Sales holding up. This time, Detroit is ready for high Gas prices

May 19, 2011

From the Detroit News:

Soaring gas prices in 2008 helped cripple Detroit’s automakers, but there’s a different vibe in the industry today, even though gas prices are volatile and hovering around $4 a gallon.

Motorists aren’t pushing the panic button, and neither are automakers. Owners of gas-guzzling trucks and SUVs, who rushed to unload them three years ago, are taking a wait-and-see attitude. Shoppers in the market for a new car or truck aren’t delaying purchases, but shifting to smaller or more fuel-efficient vehicles — many of them from domestic brands…

As a result, demand is holding up — 20 percent stronger this year, compared to last — as the industry’s fragile recovery continues. U.S. car and truck sales are expected to reach 13 million vehicles this year, comparable to 2008 but well above 2009’s 10.4 million tally.

When gas hit a national high of $4.06 per gallon in 2008, consumers’ love affair with big vehicles ended abruptly. Ford Motor Co., General Motors Co. and Chrysler Group LLC felt the sting worse than foreign rivals because they were more dependent on large fuel-thirsty but highly profitable vehicles.

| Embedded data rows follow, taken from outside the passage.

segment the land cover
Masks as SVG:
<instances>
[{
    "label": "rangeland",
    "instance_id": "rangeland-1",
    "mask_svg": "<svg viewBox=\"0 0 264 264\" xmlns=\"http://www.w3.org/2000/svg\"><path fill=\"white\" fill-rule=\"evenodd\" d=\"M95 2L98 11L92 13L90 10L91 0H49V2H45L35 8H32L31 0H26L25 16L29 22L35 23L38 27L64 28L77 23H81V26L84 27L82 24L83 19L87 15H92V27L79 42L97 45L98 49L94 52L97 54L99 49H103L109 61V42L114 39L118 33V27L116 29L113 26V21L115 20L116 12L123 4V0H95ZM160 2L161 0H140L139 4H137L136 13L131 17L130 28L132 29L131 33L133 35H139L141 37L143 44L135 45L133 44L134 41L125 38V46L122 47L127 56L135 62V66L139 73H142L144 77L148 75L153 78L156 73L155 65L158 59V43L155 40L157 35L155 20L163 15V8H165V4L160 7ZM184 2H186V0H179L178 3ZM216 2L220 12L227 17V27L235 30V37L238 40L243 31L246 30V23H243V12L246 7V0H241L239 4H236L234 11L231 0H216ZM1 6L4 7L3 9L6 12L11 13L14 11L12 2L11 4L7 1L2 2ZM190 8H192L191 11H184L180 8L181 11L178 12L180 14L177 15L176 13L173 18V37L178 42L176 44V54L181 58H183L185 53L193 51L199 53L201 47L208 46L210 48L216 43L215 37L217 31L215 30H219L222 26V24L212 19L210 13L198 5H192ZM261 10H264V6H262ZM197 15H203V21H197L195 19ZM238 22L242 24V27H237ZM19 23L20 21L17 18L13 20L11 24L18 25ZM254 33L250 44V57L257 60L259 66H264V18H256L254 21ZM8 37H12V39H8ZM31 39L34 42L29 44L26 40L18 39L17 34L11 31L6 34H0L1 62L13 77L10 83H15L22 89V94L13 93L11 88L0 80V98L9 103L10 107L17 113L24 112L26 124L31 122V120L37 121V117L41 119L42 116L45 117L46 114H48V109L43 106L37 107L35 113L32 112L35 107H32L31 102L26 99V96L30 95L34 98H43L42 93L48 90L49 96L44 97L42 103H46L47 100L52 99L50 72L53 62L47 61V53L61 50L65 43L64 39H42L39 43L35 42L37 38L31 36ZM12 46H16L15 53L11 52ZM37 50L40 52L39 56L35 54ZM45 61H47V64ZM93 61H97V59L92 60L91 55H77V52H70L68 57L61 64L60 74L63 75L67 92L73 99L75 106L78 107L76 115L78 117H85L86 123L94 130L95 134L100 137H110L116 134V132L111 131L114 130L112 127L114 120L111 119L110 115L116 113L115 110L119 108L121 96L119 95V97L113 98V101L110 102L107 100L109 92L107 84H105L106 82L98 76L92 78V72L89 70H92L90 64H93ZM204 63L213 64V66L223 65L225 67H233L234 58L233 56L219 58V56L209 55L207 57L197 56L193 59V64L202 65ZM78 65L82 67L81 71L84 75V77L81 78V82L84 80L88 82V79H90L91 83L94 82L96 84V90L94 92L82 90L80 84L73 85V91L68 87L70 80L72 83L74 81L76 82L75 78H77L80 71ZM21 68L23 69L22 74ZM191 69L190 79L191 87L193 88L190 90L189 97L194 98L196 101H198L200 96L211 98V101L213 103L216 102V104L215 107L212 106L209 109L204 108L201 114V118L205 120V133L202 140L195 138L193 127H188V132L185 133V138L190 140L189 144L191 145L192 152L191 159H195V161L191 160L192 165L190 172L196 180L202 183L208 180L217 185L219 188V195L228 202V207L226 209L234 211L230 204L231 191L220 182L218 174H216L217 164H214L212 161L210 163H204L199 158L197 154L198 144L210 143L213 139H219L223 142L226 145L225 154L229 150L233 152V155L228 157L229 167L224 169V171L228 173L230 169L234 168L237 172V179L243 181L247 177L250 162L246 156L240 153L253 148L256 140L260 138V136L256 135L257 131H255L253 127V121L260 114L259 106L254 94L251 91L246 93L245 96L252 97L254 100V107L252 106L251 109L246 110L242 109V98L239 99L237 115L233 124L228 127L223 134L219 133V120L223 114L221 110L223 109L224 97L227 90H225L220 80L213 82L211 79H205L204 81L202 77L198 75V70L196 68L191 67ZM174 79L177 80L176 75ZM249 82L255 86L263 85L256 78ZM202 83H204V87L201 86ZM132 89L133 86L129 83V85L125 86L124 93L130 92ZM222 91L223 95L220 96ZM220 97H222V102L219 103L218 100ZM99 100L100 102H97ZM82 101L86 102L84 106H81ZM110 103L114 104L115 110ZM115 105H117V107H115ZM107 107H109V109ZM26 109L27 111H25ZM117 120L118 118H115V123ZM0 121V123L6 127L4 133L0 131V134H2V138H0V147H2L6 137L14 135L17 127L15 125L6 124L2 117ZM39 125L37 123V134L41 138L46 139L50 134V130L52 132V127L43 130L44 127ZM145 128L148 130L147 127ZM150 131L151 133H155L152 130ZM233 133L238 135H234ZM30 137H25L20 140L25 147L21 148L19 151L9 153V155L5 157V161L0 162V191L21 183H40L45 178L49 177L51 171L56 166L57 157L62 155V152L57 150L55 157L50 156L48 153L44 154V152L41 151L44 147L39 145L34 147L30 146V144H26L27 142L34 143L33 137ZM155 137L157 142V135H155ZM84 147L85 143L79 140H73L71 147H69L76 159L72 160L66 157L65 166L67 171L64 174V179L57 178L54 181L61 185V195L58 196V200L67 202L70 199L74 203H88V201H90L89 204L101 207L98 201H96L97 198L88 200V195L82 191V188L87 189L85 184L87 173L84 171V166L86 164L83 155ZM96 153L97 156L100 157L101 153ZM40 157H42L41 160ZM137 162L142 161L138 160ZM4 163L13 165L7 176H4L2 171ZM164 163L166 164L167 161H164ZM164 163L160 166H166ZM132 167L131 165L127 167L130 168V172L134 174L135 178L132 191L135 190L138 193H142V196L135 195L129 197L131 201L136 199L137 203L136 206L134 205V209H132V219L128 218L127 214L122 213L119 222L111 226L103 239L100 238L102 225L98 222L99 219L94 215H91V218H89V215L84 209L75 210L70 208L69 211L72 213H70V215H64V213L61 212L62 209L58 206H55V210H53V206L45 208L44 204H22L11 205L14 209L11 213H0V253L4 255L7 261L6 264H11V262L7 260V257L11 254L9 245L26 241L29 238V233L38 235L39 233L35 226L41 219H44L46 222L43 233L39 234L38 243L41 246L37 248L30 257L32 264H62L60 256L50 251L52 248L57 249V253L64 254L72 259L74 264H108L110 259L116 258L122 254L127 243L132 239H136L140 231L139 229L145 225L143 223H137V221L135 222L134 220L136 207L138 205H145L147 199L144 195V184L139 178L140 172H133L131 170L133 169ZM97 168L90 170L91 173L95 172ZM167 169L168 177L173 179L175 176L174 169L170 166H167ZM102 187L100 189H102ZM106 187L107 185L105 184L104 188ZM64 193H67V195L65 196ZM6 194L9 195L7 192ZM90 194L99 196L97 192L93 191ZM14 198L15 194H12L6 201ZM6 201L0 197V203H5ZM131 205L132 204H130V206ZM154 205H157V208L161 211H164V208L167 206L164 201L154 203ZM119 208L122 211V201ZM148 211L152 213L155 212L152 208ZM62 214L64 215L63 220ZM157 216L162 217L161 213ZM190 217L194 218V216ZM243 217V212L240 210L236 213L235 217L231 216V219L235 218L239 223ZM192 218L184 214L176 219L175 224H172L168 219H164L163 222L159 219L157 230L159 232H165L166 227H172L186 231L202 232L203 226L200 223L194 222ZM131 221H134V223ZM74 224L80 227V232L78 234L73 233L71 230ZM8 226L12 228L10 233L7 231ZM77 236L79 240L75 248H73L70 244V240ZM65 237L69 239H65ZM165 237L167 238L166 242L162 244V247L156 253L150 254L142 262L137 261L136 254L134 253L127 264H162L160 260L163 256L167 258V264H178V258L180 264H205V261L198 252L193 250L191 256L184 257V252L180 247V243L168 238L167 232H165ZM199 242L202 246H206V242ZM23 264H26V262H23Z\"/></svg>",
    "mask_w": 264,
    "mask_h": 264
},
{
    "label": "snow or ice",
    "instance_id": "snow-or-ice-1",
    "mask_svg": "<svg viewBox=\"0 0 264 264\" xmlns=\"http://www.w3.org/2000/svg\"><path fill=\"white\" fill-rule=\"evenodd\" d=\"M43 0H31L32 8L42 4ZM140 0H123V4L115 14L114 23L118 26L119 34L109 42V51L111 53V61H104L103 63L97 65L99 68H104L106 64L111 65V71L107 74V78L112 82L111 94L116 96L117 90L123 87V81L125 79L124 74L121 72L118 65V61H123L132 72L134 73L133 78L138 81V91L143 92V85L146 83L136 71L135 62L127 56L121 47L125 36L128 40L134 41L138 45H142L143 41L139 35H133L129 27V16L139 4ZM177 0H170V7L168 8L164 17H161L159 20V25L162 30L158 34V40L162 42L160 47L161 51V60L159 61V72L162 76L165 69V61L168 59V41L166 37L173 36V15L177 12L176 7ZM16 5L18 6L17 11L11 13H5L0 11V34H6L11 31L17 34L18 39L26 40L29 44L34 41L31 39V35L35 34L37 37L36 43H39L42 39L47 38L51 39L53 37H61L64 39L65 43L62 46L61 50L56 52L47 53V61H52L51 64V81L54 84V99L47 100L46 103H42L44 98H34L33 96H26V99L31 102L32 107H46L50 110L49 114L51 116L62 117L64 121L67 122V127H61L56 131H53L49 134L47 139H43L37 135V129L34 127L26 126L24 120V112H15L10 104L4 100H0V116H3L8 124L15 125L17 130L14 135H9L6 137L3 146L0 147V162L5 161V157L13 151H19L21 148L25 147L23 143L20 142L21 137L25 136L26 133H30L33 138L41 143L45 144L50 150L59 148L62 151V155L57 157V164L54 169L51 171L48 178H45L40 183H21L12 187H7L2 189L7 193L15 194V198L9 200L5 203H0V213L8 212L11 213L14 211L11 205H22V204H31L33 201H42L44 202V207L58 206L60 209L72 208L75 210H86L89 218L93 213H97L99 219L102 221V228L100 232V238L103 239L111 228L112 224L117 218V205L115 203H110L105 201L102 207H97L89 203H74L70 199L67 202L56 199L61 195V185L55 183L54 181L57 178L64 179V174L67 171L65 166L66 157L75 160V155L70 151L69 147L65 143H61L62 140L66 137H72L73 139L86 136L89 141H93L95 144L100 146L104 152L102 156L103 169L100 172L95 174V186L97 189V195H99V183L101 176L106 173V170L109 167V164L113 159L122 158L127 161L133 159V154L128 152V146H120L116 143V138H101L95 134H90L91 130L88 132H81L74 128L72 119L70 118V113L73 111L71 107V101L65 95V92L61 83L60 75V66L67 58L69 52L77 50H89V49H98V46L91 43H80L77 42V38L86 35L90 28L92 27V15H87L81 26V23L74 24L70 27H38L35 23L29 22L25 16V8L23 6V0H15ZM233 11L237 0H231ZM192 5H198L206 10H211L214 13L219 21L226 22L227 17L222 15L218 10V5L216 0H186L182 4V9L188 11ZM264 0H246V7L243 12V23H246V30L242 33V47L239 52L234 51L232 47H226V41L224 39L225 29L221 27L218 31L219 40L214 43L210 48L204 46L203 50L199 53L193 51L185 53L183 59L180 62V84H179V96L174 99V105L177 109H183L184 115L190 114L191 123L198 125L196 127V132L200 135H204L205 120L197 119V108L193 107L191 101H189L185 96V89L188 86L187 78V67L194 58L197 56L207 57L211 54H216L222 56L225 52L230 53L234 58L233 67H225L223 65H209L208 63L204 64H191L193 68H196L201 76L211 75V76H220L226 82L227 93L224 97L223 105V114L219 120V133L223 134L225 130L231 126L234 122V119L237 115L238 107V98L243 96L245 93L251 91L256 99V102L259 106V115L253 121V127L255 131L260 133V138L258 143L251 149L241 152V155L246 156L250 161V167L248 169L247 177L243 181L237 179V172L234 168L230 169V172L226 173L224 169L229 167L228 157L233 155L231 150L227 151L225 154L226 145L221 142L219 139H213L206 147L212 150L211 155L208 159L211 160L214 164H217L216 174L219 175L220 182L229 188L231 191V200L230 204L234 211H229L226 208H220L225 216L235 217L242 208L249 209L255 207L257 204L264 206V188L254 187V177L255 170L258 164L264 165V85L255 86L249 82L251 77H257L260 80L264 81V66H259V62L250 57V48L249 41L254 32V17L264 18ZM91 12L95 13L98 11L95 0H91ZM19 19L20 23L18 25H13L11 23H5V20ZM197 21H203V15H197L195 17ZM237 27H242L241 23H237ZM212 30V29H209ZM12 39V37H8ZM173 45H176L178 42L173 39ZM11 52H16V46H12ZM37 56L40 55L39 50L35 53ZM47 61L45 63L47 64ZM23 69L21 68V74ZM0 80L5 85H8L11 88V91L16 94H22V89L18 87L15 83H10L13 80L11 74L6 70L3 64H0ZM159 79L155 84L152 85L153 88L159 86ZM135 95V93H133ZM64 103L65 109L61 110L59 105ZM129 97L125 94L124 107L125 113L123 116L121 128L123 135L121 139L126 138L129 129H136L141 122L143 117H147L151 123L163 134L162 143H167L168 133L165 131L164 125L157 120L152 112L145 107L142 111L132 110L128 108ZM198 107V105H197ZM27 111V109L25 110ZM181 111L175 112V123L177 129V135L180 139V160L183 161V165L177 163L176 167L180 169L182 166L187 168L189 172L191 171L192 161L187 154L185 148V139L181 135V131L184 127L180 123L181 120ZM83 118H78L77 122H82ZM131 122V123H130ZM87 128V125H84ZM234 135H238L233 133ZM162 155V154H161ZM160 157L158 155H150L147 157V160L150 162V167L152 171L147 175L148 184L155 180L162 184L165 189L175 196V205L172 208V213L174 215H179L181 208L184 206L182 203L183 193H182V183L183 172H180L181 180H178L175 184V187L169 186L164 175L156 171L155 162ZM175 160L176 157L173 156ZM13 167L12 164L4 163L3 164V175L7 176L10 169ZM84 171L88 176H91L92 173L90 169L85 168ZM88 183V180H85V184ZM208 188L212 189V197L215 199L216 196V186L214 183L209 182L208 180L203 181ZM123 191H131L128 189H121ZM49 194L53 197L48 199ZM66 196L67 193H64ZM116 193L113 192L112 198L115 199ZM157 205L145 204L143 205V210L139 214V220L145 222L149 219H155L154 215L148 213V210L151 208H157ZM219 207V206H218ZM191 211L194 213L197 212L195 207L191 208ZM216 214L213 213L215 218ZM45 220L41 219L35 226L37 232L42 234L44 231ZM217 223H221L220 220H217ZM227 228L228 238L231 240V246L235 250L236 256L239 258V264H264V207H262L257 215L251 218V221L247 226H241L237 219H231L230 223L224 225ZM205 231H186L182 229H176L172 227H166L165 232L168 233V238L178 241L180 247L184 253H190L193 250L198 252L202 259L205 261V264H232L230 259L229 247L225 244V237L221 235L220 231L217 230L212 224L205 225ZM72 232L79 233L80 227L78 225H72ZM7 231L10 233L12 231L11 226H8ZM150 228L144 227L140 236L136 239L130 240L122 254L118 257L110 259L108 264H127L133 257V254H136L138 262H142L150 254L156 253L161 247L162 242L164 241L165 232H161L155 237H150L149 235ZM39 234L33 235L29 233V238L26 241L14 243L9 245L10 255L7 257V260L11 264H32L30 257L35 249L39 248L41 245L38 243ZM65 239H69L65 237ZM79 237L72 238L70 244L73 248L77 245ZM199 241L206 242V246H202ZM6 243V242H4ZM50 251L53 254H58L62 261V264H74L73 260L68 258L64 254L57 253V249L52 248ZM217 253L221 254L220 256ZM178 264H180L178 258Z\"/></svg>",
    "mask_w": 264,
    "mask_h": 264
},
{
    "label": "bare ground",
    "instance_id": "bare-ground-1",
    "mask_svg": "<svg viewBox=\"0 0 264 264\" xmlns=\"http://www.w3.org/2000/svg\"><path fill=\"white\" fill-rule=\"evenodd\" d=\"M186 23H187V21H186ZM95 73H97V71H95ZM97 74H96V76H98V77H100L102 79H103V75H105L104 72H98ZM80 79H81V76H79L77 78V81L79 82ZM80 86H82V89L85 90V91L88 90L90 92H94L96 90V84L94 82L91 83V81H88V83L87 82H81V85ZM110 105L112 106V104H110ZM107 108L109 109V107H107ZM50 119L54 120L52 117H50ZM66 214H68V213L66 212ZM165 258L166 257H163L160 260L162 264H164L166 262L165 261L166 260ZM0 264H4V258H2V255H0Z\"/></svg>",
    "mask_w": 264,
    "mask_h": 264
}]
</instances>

The story quotes car dealers saying that smaller, fuel efficient cars are selling “..right off the convoy trucks.” One dealer in Ann Arbor  said he “can’t get enough” Fiestas and Focuses. “I wish we had twice as many.”

GM announced in the face of 4 dollar plus gas, it is boosting production of Chevrolet Volts – in the face of  “tremendous consumer demand..”

Detroit News continues:

General Motors Co. plans to boost production for its range-extending electric car, the Chevrolet Volt, to 16,000 vehicles this year, and 60,000 in 2012, the company said today.

The Detroit carmaker had originally planned to build 15,000 Volts this year, and 45,000 in 2012, but strong demand for the battery-powered car has prompted the company to churn out more.

7 Responses to “Sales holding up. This time, Detroit is ready for high Gas prices”

  1. otter17 Says:

    If we are very lucky, peak oil will keep manufacturers focused on efficiency and foster a transfer to a renewable energy society.

    In light of that leaked German peak oil study (and the Hirsch report, etc), I don’t think we ought to count on being lucky.

  2. epicurwin Says:

    Introducing our new form of heroin. Now less bad for you!

    When will people see that gas is not the drug, cars are. Gas is the syringe of the car. Get rid of gas and your still getting high somehow.

    • greenman3610 Says:

      Yes, totally got it.
      I’m all for an Apollo program to build mass transit in the US. But that is a generational project. If by some miracle we were able to become as good at transit as the Europeans in say, 20 years, we would STILL have to deal with automobiles. And we don’t have 20 years. We have to start pulling away from fossil fuels now, integrate electric and hybrid cars into the grid, and pump the existing momentum for light rail and bullet trains.
      There is no utopia where we go instantly to perfect mass transit.

    • otter17 Says:

      In the USA, I wonder if we would have to start repainting more of our highway infrastructure with bus lanes in order to deter personal automobile use. If public transportation is fostered to grow and achieves much higher penetration, then there will be the temptation to use the increasingly lower-traffic roadway infrastructure.